Cherchant à minimiser leur responsabilité par le mauvais entretien de la parcelle voisine, victime du trouble, la Cour balaie également l’argument en précisant « que les fuites sur les réseaux de distribution ou d’évacuation des eaux du pavillon de Mme Z d’une part, la médiocre qualité des ouvrages édifiés sur le fonds de Mme Z d’autre part, ne constituent pas, pour M. et Mme F, une cause d’exonération totale de leur responsabilité de plein droit dès lors que les infiltrations provenant de leur propriété sont, principalement, à l’origine des désordres ».

Les acquéreurs ainsi déclarés responsables se sont pourvus en cassation, soutenant notamment que « le vendeur est responsable du trouble anormal de voisinage causé par l’immeuble vendu avant la cession » et qu’en imputant aux seuls acquéreurs la responsabilité pour des troubles dont il était constaté que l’origine remontait à une date antérieure à la vente, la cour d’appel aurait violé le principe en vertu duquel nul ne peut causer à autrui un trouble anormal de voisinage.

La position de la Cour de cassation confirmant la condamnation du propriétaire actuel pour trouble anormal de voisinage

La Cour de cassation aura alors l’occasion de rappeler dans son arrêt du 16 mars 2022 (n°18-23954) que :

« L’action fondée sur un trouble anormal du voisinage est une action en responsabilité civile extra-contractuelle qui, indépendamment de toute faute, permet à la victime de demander réparation au propriétaire de l’immeuble à l’origine du trouble, responsable de plein droit.« 

Ainsi donc, dès lors que le trouble subsiste au jour de l’assignation, c’est le propriétaire actuel qui peut être recherché.

La Cour de cassation avait déjà jugé que « l’action fondée sur un trouble anormal du voisinage constitue, non une action réelle immobilière, mais une action en responsabilité civile extracontractuelle qui peut être dirigée contre tout voisin auteur des nuisances, quel que soit son titre d’occupation » (Cass. 3e civ., 20 mai 2021, n° 20-11926).
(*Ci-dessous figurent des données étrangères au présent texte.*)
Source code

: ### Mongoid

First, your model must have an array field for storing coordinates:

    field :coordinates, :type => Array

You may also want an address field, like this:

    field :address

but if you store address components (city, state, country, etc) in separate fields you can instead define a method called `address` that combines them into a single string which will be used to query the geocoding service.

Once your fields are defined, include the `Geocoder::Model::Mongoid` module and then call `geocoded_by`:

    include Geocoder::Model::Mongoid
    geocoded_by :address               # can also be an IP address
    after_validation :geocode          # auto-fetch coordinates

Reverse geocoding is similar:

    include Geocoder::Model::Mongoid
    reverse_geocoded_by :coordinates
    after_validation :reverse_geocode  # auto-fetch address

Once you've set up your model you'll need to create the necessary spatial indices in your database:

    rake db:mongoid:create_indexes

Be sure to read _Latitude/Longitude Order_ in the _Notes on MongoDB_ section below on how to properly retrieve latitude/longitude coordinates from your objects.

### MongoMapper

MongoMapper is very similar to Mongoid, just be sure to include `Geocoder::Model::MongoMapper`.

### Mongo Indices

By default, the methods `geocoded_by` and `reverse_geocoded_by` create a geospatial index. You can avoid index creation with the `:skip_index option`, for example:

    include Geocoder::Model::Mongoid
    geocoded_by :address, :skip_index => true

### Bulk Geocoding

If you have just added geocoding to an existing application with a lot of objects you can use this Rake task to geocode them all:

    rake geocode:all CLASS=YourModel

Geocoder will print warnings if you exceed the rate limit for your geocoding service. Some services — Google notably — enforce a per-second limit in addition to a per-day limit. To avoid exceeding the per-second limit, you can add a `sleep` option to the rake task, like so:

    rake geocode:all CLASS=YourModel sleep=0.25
Cette qualification d’action en responsabilité civile détachée de toute attache réelle avait permis d’élargir le cercle des défendeurs à l’action, au-delà des propriétaires, à tout occupant.

Elle retient ainsi que le défendeur peut être « tout voisin auteur des nuisances, quel que soit son titre d’occupation ».

Les praticiens en sont heureux, car rechercher la nouvelle adresse des anciens occupants pour pouvoir les assigner n’est pas chose facile, et les assigner au dernier domicile connu ne rend pas facile ensuite le paiement des condamnations survenues (et surtout, n’aurait pas permis de résoudre le trouble, les précédents propriétaires n’ayant plus ni qualité ni pouvoir à agir sur le bien qui ne leur appartient plus).

On rappellera que dans un cas similaire, les acquéreurs disposent, dans le délai de 2 ans à compter de la découverte du vice, d’une action récursoire contre les vendeurs en garantie des vices cachés, à condition de démontrer que le vice affectait l’usage normal du bien.